A lição para isso, afirma o sociólogo, pode ser “um Estado em que finalmente se reconheça que investir na saúde publica não é um custo, é um investimento. Os países que privatizaram mais a Saúde são aqueles que estão pior a lidar com a pandemia: Itália privatizou praticamente tudo, França também, e os Estados Unidos nunca tiveram um sistema público de saúde”. Estados Unidos têm 760 mil casos e 40 mil mortes. França, 154 mil contaminações e 20 mil mortes. Itália, 179 mil casos e 24 mil óbitos. No mundo todo, são 2,5 milhões de casos e 165 mil mortos.

Economia brasileira

O governador do Maranhão, Flávio Dino (PCdoB), trouxe o aspecto brasileiro para a discussão de Boaventura de Sousa Santos. “A economia brasileira já vem em um ciclo de baixíssimo crescimento. Agora nós temos uma queda abrupta da riqueza socialmente produzida, aprofundando as desigualdades, porque os mecanismos de proteção e de compensação disponíveis para os ricos são muito maiores do que para os pobres”.

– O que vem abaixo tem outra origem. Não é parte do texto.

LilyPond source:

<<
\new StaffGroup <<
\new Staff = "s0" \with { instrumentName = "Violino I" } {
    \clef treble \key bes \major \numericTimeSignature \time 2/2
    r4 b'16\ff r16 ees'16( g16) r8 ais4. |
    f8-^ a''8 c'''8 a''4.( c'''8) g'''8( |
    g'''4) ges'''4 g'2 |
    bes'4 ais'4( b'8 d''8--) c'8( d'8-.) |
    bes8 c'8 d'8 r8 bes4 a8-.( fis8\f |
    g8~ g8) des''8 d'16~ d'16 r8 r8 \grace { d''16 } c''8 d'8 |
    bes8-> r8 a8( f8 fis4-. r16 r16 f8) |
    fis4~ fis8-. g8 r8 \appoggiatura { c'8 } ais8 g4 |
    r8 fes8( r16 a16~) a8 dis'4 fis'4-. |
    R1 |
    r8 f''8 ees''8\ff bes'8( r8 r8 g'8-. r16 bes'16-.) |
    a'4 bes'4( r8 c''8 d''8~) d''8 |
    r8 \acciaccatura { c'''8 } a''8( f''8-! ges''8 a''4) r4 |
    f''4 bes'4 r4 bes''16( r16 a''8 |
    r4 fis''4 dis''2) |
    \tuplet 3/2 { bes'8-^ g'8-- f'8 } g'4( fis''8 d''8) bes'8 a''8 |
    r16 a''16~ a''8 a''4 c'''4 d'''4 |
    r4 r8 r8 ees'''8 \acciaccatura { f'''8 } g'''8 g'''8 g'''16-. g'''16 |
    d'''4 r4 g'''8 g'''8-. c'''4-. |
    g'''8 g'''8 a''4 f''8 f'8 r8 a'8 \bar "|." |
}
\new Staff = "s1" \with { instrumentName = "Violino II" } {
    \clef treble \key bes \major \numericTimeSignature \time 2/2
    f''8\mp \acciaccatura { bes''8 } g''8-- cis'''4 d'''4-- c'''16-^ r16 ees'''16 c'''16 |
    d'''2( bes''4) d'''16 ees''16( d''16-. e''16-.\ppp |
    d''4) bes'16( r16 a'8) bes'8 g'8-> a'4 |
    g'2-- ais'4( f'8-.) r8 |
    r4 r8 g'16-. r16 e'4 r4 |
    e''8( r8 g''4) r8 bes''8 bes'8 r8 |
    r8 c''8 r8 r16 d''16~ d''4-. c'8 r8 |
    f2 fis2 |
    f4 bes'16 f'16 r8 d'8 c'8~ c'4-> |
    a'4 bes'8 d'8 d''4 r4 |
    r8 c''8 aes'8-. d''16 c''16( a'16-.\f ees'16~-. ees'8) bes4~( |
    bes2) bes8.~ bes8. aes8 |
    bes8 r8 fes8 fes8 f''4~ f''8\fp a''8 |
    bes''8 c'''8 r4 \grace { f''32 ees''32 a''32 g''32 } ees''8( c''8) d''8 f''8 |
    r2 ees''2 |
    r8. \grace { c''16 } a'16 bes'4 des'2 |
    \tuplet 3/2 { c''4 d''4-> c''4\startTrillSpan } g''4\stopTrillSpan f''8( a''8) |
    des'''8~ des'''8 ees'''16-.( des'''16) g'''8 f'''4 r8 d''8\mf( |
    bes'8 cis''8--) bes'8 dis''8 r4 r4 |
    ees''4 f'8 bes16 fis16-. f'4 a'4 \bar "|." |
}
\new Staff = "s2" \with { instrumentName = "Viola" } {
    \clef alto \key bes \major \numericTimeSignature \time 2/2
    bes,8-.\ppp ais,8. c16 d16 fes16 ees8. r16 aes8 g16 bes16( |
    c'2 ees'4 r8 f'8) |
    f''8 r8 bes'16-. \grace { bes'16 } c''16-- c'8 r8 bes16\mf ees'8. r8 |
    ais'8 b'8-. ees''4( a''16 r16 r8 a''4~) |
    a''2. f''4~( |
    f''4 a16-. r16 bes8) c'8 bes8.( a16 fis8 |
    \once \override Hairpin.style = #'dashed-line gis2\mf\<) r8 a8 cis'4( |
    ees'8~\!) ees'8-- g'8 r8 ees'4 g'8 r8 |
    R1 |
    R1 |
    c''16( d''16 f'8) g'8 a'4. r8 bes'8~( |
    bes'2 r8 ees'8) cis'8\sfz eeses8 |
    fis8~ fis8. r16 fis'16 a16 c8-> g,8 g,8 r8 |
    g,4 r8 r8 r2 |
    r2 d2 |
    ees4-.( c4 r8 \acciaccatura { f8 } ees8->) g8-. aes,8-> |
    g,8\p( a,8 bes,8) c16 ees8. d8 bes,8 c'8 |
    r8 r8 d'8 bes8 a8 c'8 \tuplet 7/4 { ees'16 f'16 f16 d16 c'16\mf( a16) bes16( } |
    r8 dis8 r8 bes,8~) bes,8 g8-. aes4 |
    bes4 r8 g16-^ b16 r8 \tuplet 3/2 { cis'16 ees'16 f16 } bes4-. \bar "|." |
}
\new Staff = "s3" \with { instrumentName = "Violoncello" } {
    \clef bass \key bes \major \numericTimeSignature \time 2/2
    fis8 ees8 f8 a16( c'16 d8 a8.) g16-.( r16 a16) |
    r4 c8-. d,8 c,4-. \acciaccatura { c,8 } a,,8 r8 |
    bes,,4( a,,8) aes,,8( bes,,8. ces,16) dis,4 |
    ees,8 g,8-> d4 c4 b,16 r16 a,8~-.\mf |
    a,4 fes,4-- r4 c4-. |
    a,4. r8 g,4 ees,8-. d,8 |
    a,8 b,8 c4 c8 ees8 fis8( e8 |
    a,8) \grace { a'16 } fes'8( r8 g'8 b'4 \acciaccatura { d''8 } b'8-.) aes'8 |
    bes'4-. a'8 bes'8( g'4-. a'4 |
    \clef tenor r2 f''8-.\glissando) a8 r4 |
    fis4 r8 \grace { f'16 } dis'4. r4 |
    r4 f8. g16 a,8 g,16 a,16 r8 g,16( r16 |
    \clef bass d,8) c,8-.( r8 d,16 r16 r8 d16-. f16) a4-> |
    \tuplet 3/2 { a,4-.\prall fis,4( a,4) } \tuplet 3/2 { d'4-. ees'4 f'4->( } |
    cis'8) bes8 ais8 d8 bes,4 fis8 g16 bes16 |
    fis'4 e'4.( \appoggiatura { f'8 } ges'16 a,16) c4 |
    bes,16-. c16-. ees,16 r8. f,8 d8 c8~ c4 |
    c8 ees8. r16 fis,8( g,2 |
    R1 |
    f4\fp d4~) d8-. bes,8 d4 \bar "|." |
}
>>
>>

Desse cenário sombrio, Boaventura de Sousa Santos ainda observa como animadoras as ações de solidariedade espalhadas pelo mundo. “O que eu estou a ver é que as populações abandonadas pelo Estado estão a encontrar formas de se organizar e de se defender. Nós temos extraordinárias organizações comunitárias que mostram o seguinte: os seres humanos são solidários, não são aquele ser competitivo e empreendedor que só pensa em si”.

Alternativas

Para Carol Proner, que também participou do debate, “infelizmente” observar o Estado como aquele que pode garantir os direitos individuais veio da “pior maneira”. “Dentro do capitalismo financeiro mais agressivo, o que querem fixar como não possibilidade é outro mundo possível. Agora, nós temos, em praticamente 30 dias, várias alternativas e percebemos que é possível viver de outras formas. Formas que já são vividas e estimuladas por comunidades que têm uma vida mais comunitária, solidária”, afirma Proner, citando o Movimento dos Trabalhadores Rurais Sem Terra (MST) como exemplo disso.

A jurista aponta uma única solução: “Mais Estado frente a esse poder do capitalismo financeiro, que concentra um poder jamais visto, uma hegemonia jamais imaginada. Para se contrapor a isso, Estado, mas não qualquer Estado, não o Estado de exceção, autoritário e punitivista”, ressalta Proner.